_Exercise passage_.

It is of no value to weigh the truthfulness of Brigham Young's assertions and the Runaways' counterattack. The Church, whether understandably or not, was in a mood incompatible with submissive acceptance of territorial status. For their part, Brocchus and the others had shown a remarkable indifference to the feelings of their temporary constituents, had without due cause deserted their offices, and had explained their behavior with statements of at best partial accuracy.

However, the accusations of the Runaways created a firestorm for the Fillmore Administration and in Congress. Bernhisel and Thomas L. Kane of Philadelphia patiently lobbied for the Latter-day Saints in Washington. However, rumors flew about the capital that Brigham Young would be replaced as governor, or even that federal troops would be dispatched to Utah. But, by June 1852, the controversy had subsided. Congress passed a statute depriving any territorial officials of pay if they were absent from their assignments without due cause, and Daniel Webster advised Brocchus to either resign his position or return to the territory.

Collected data:

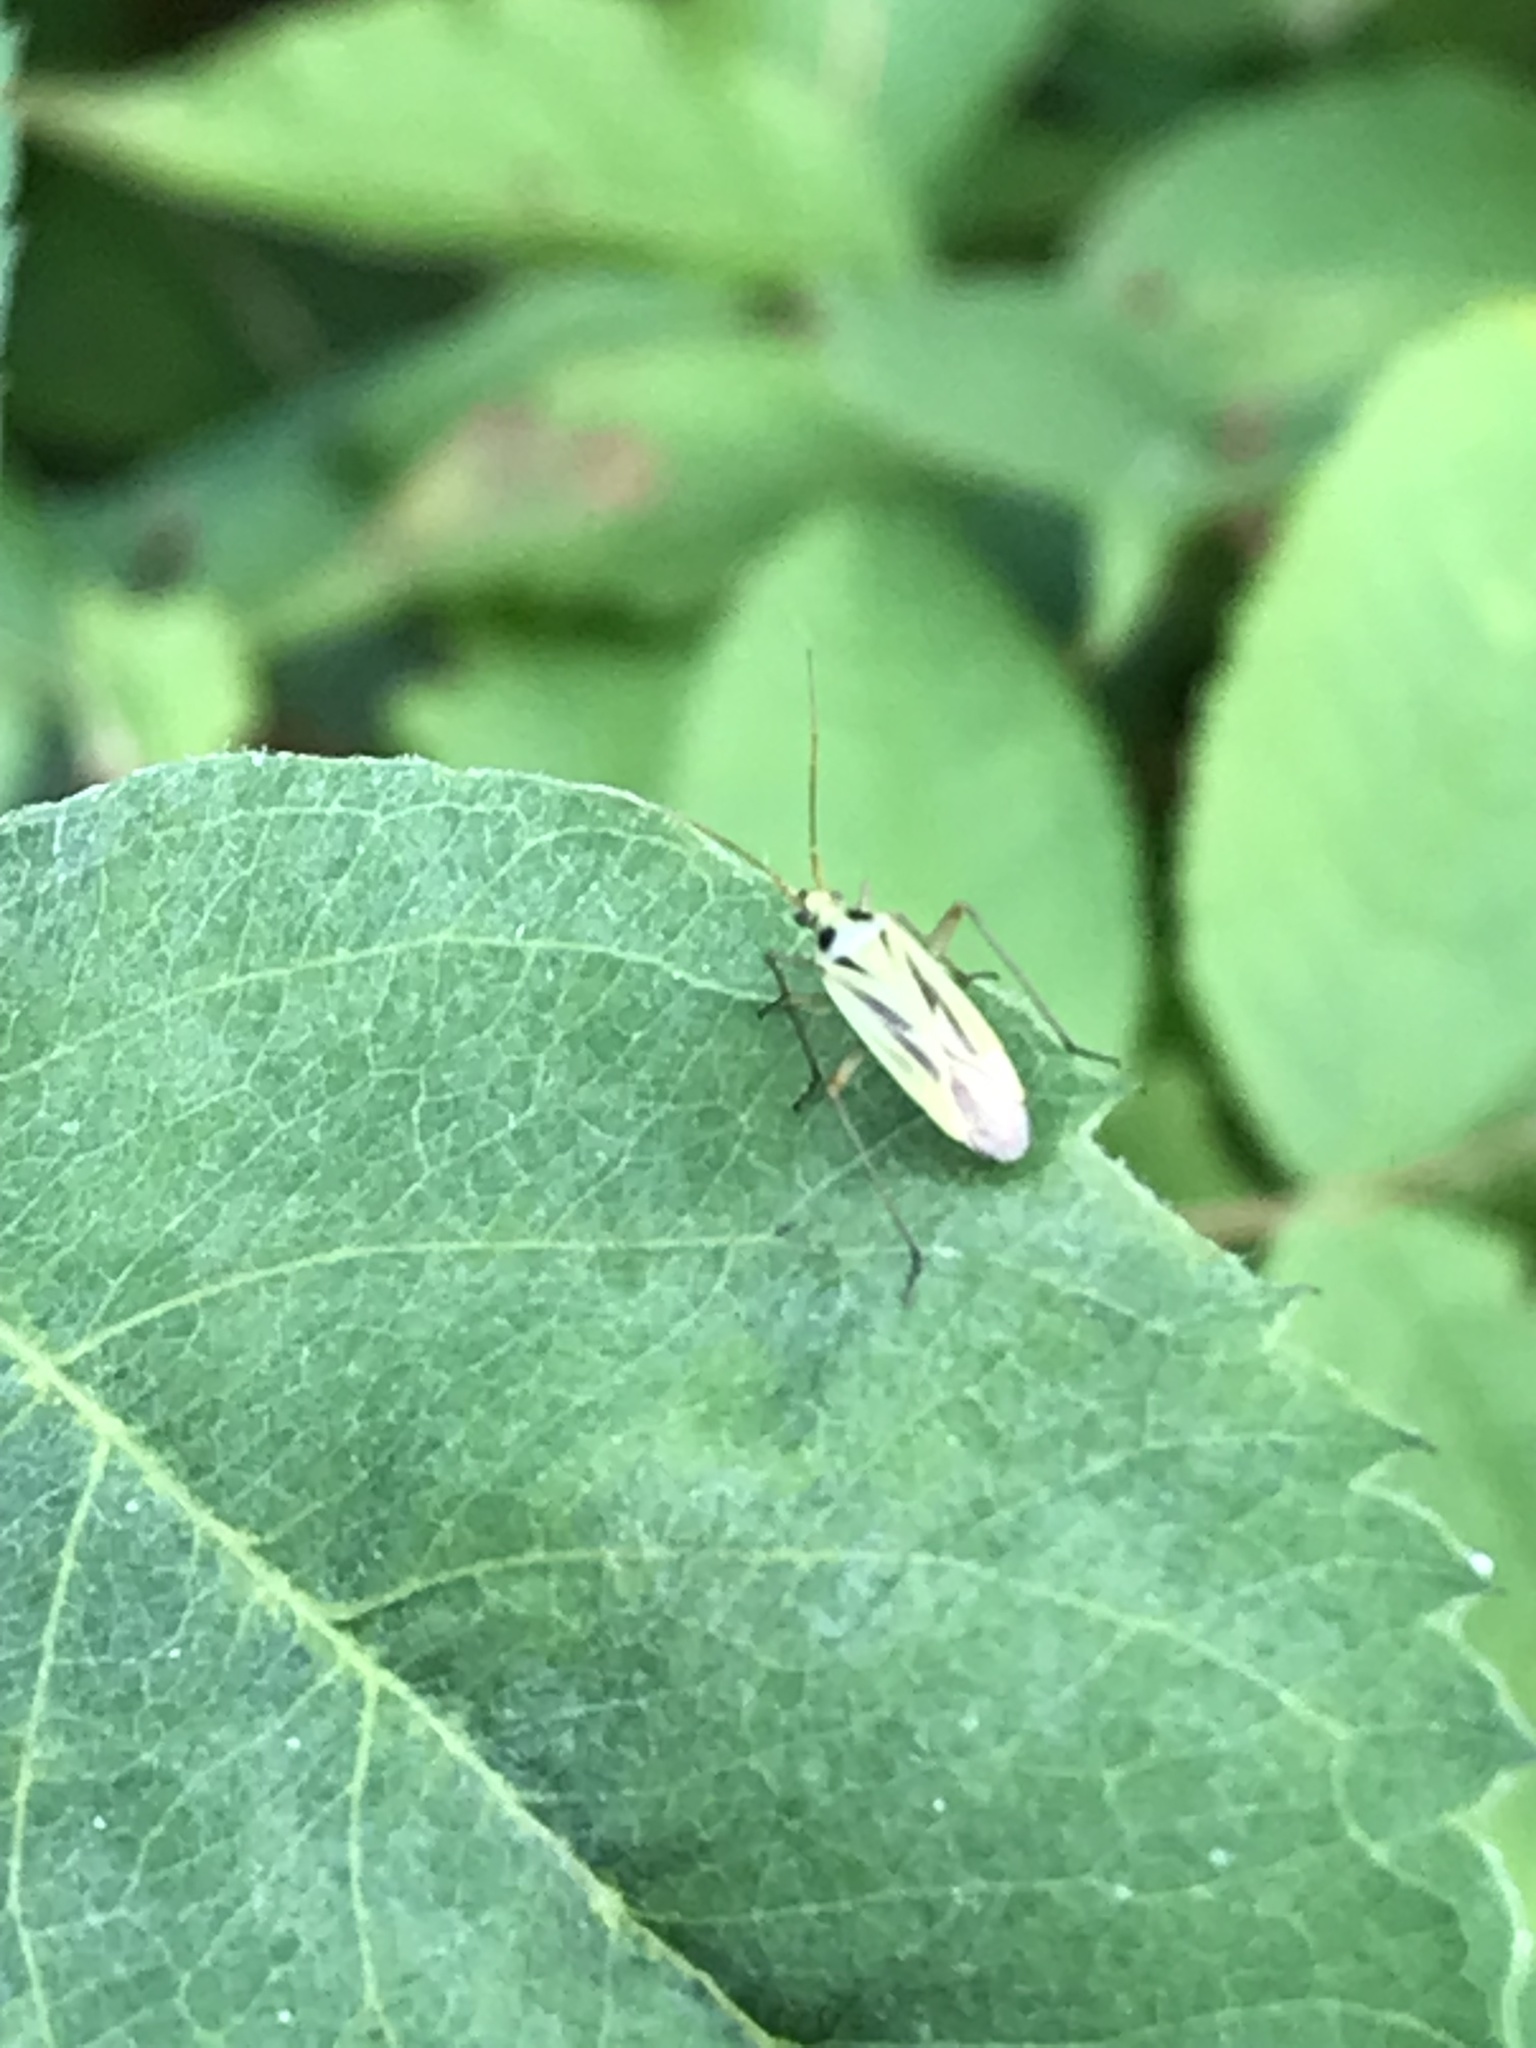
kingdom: Animalia
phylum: Arthropoda
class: Insecta
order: Hemiptera
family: Miridae
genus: Stenotus
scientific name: Stenotus binotatus
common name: Plant bug
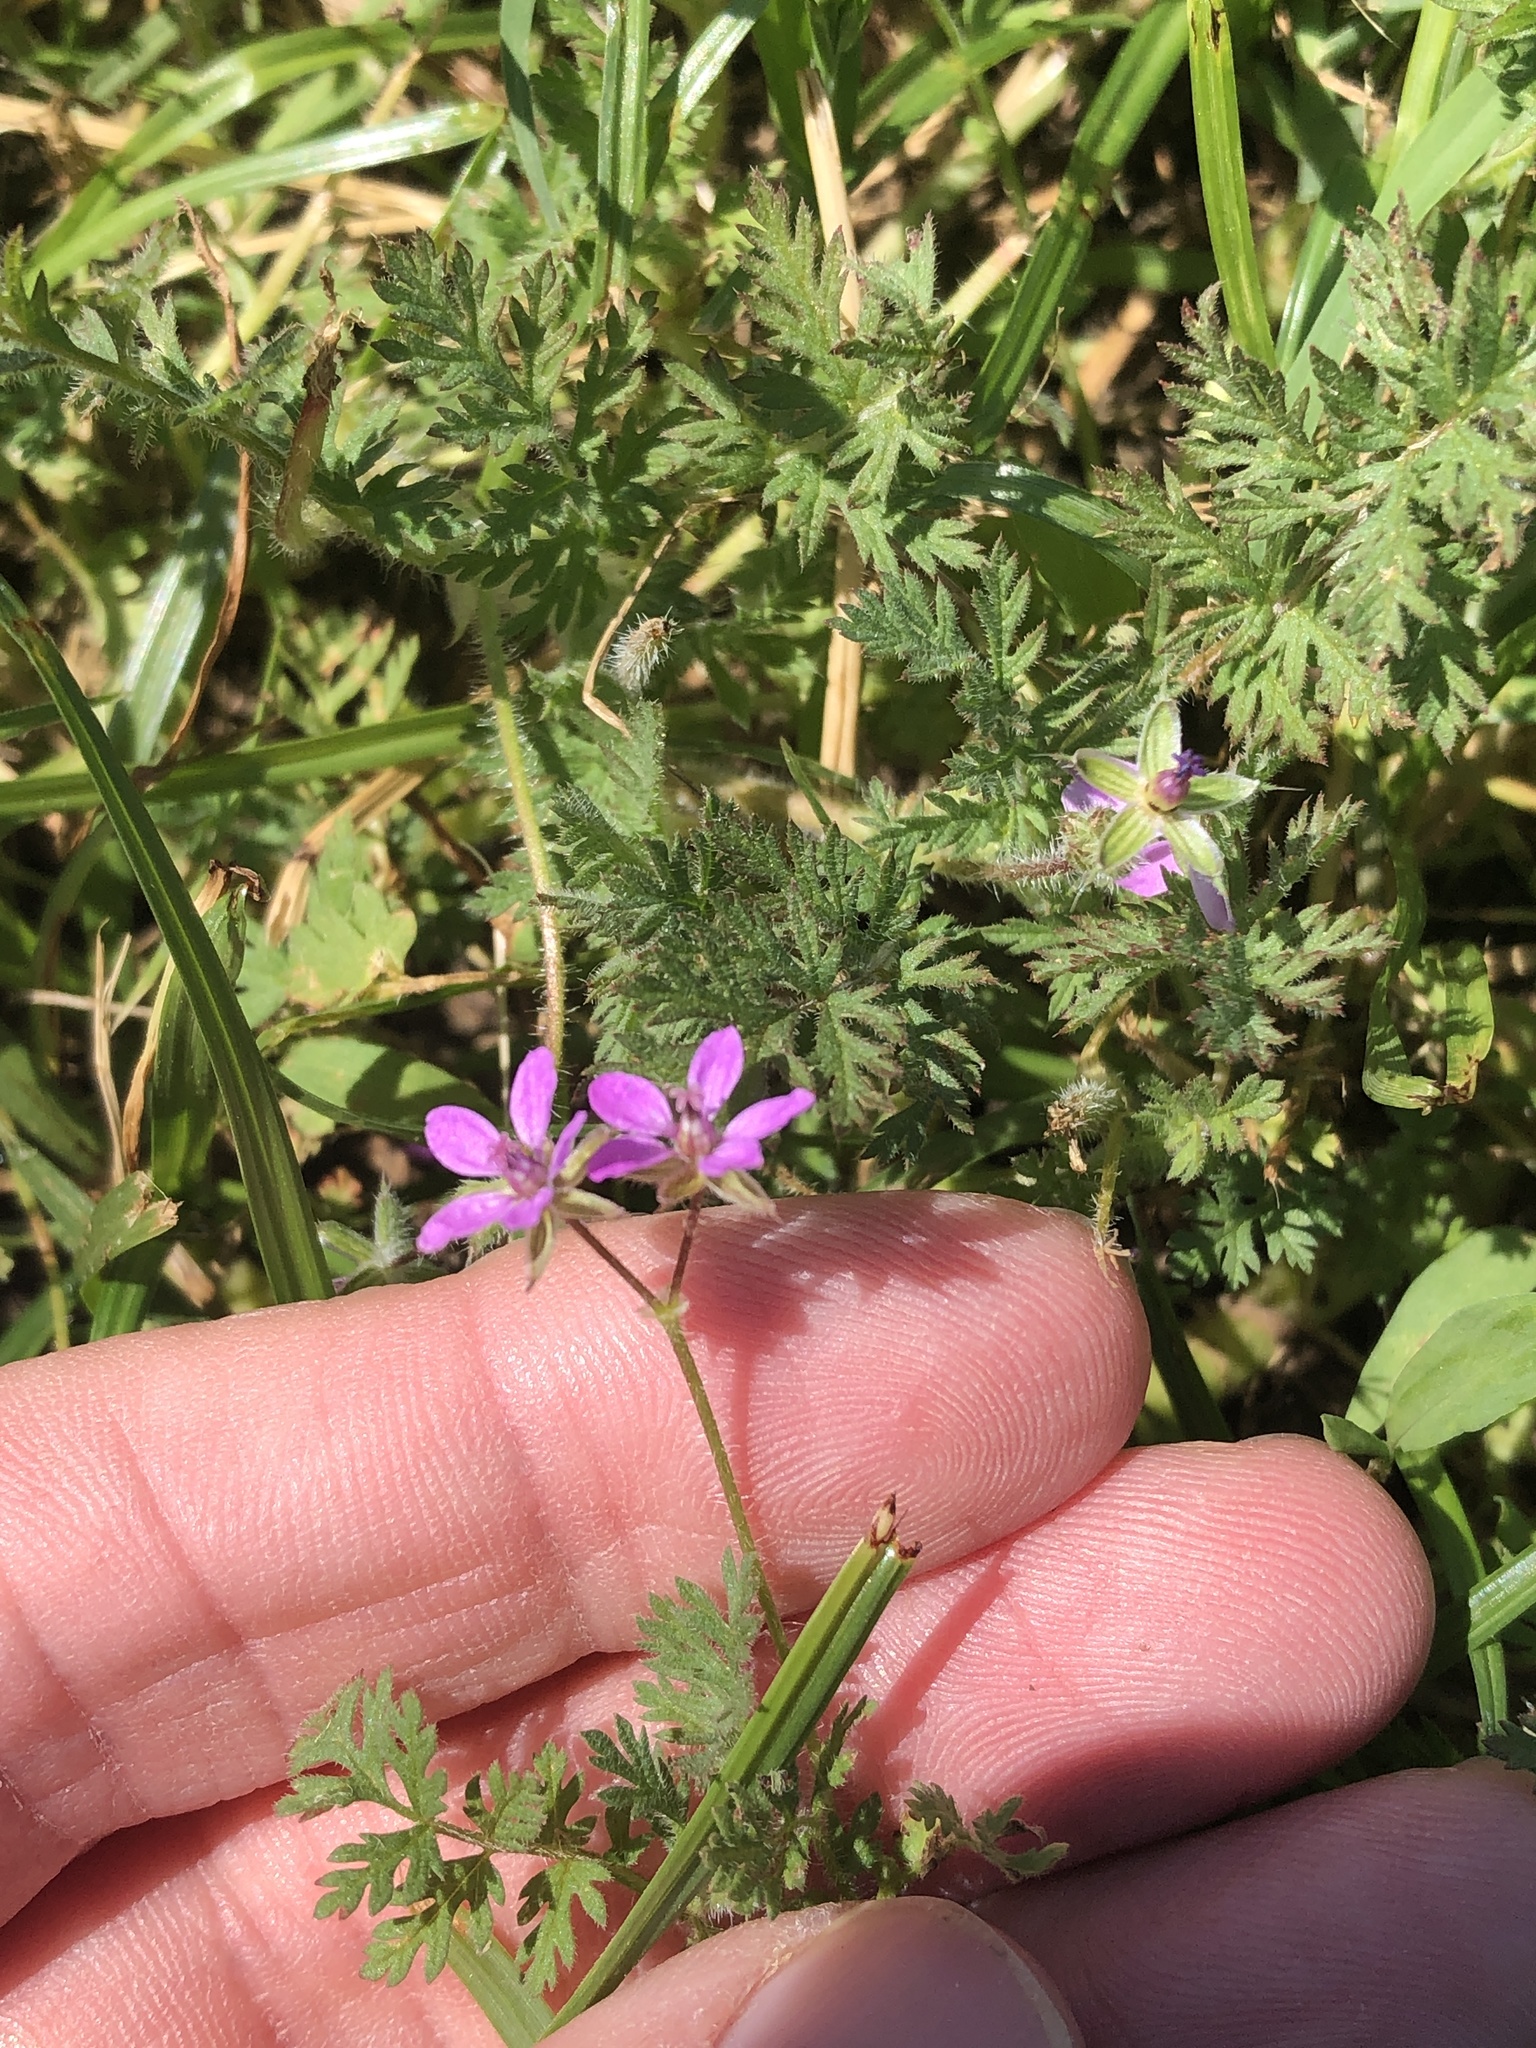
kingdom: Plantae
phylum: Tracheophyta
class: Magnoliopsida
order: Geraniales
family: Geraniaceae
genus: Erodium
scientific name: Erodium cicutarium
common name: Common stork's-bill
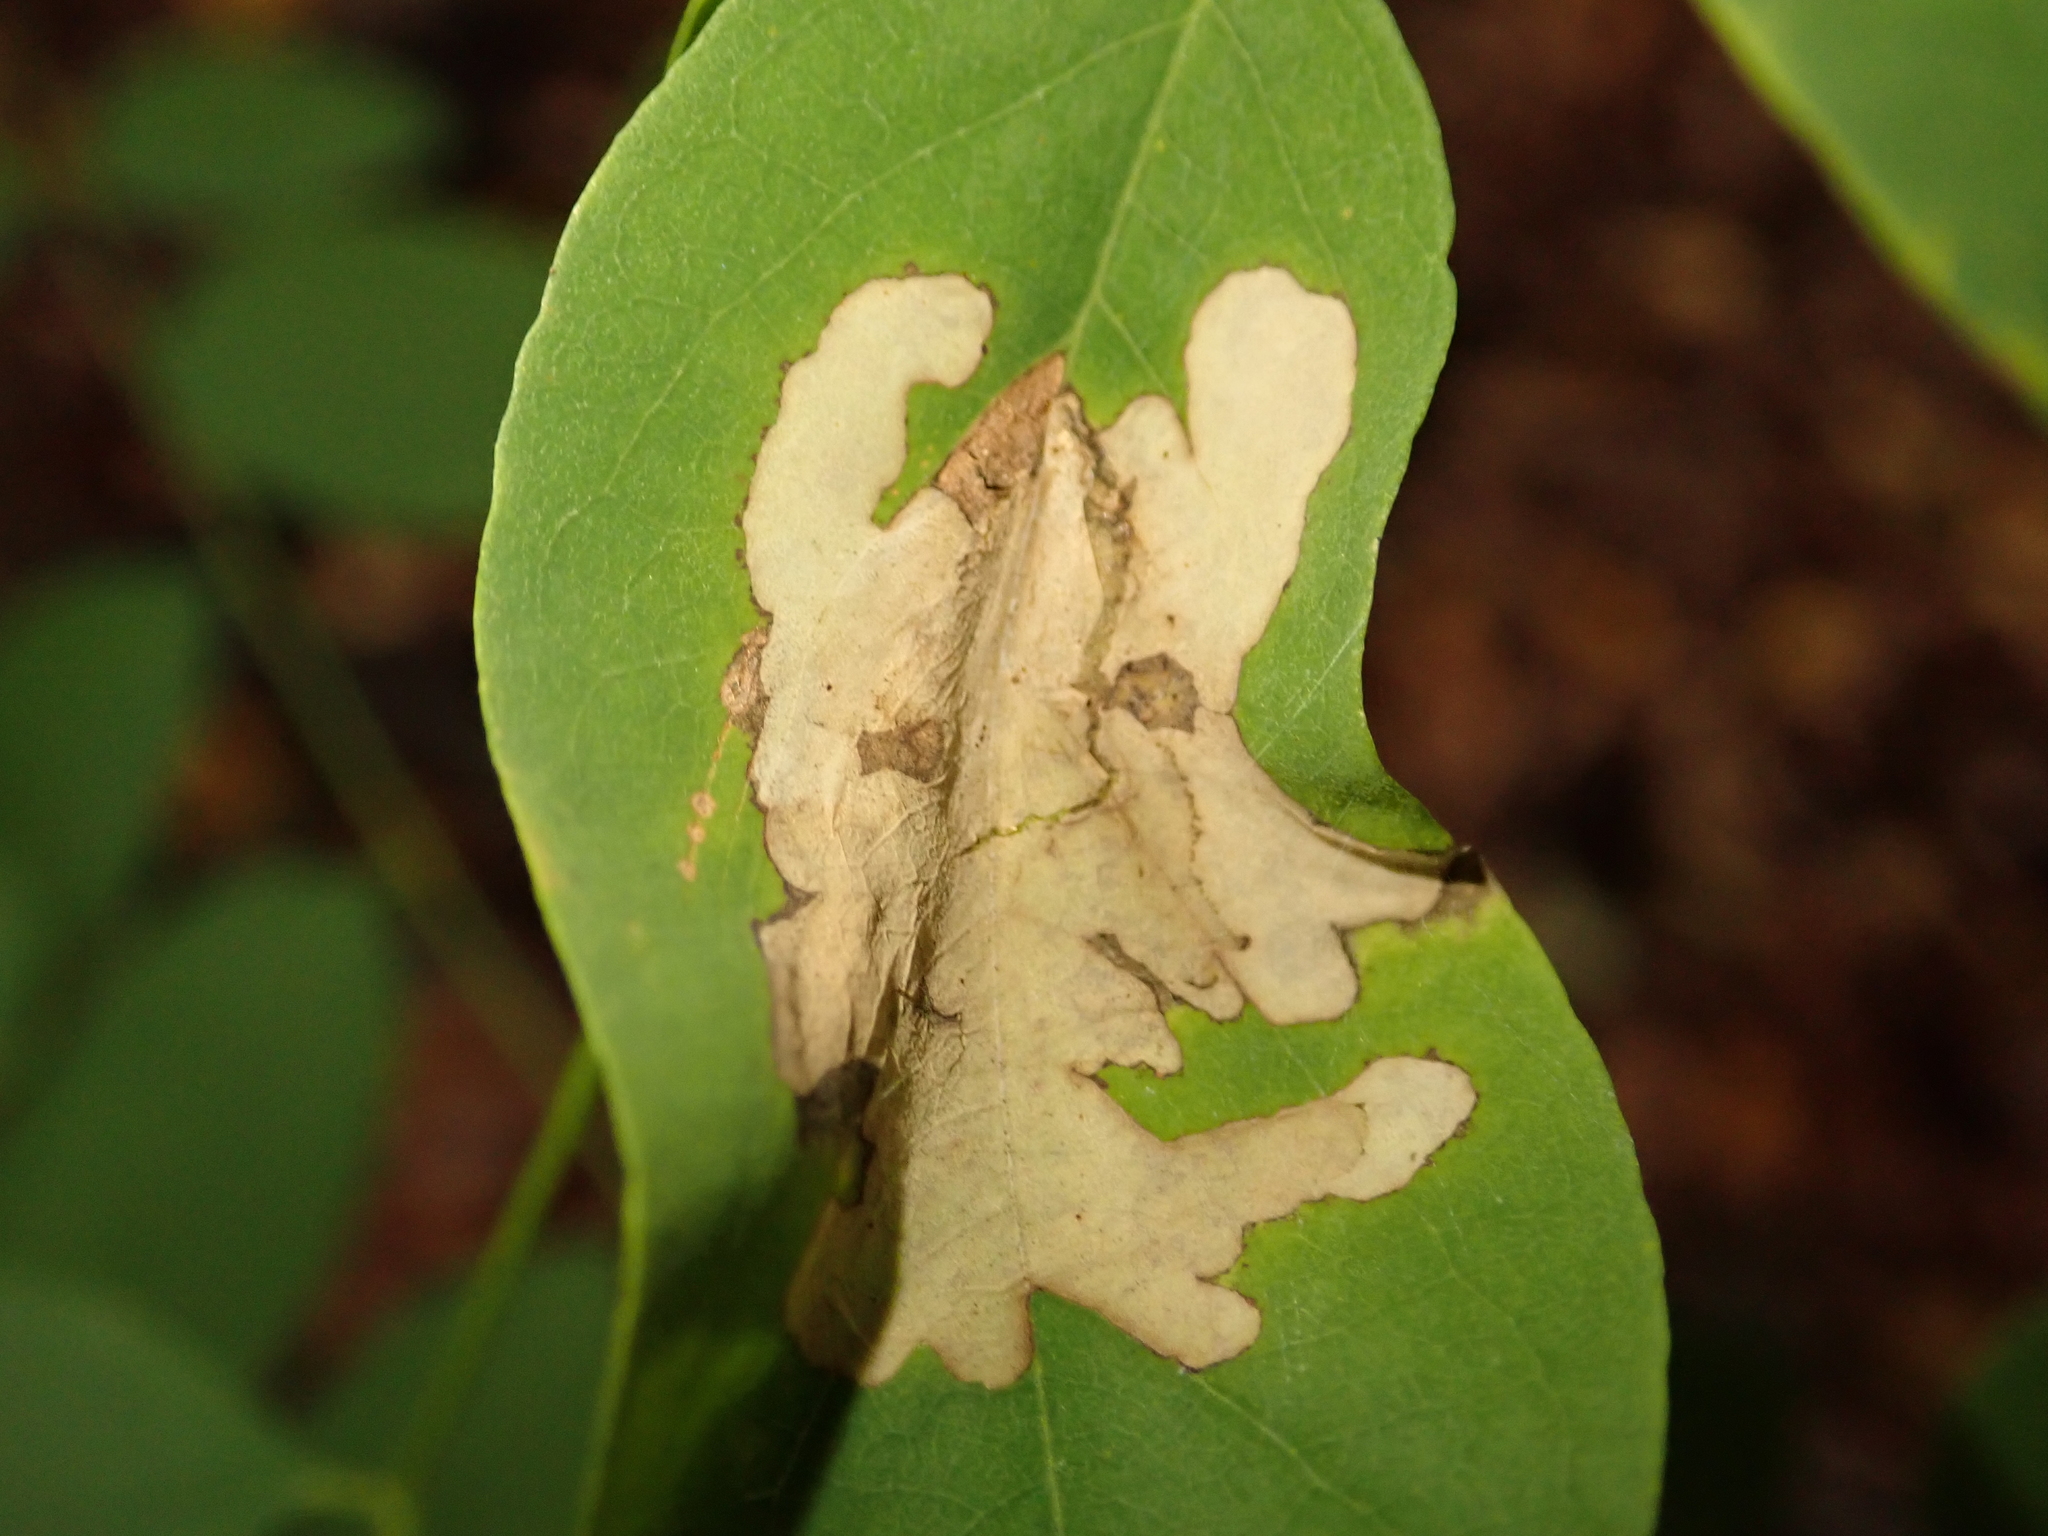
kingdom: Animalia
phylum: Arthropoda
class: Insecta
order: Lepidoptera
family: Gracillariidae
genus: Parectopa
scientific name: Parectopa robiniella
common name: Locust digitate leafminer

_Activities_.
1. In the passage about the Runaways, what did Daniel Webster advise Brocchus to do?
2. Repeat the part of the passage about the Runaways that opens with the words containing "However, the accusations" and closes with "to the territory.".
3. Write the next part of the passage about the Runaways, picking up after its last sentence.

_Response list_.
1. To either resign his position or return to the territory.

2.
However, the accusations of the Runaways created a firestorm for the Fillmore Administration and in Congress. Bernhisel and Thomas L. Kane of Philadelphia patiently lobbied for the Latter-day Saints in Washington. However, rumors flew about the capital that Brigham Young would be replaced as governor, or even that federal troops would be dispatched to Utah. But, by June 1852, the controversy had subsided. Congress passed a statute depriving any territorial officials of pay if they were absent from their assignments without due cause, and Daniel Webster advised Brocchus to either resign his position or return to the territory.

3.
==Results==

The "Runaways" never returned to Utah Territory and their positions remained unfilled until 1853. The Utah Legislature conferred original jurisdiction in both criminal and civil cases to the territory's probate courts in 1852; therefore giving local Mormon-controlled courts concurrent jurisdiction with the federal district courts. While this may have allowed for efficiency in justice given the lack of a full complement of federal judges, the move was denounced as a power grab by federal officials.

Both Brocchus and Brandebury were eventually replaced by non-Mormons officials who were generally friendly to the Latter-day Saints, briefly bringing a measure of peace between the Mormons of Utah and the federal government until both men died in 1855. Both replacements, Judge John F. Kinney, and Judge W. W. Drummond, exhibited open hostility to the Latter-day Saints. The disputes between these officials and the Mormon hierarchy contributed greatly to the outbreak of the Utah War two years later.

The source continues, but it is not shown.